**AIM OF THE TASK:** Check every line of the listing below for the word "wrist" and give the number of lines where it appears, with nothing added.
(SOURCE INFORMATION begins)
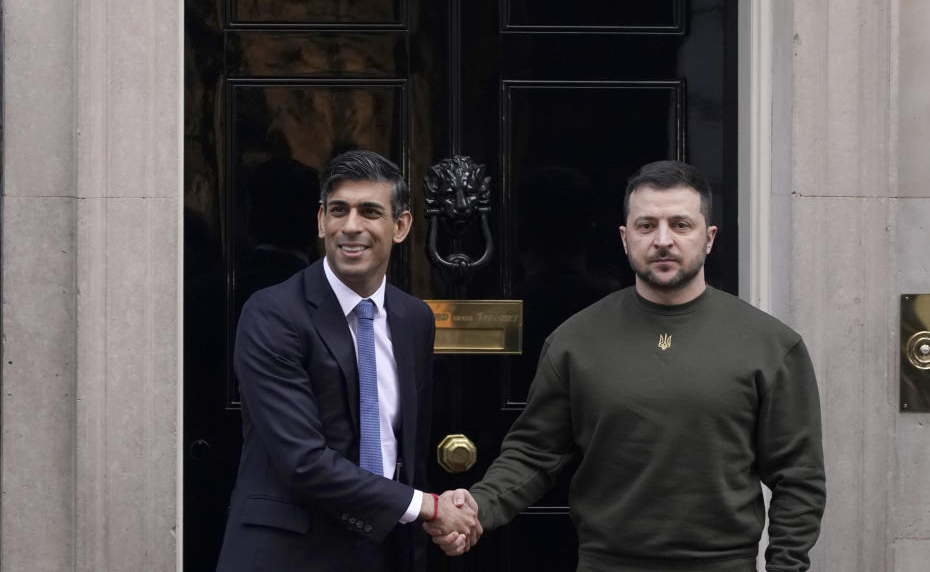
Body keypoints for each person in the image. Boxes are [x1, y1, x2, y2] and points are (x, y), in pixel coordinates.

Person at [427, 160, 826, 572]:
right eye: (647, 225)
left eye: (681, 225)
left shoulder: (771, 345)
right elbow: (534, 452)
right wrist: (479, 507)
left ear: (709, 238)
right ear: (624, 238)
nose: (663, 240)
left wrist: (786, 566)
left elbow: (798, 477)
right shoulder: (575, 340)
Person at [217, 150, 479, 572]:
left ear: (401, 226)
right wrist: (428, 507)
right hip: (290, 554)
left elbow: (403, 452)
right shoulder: (272, 313)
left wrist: (438, 515)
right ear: (321, 222)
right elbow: (303, 461)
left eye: (370, 211)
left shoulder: (415, 318)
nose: (351, 226)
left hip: (388, 549)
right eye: (339, 211)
(SOURCE INFORMATION ends)
**EXERCISE OUTPUT:** 4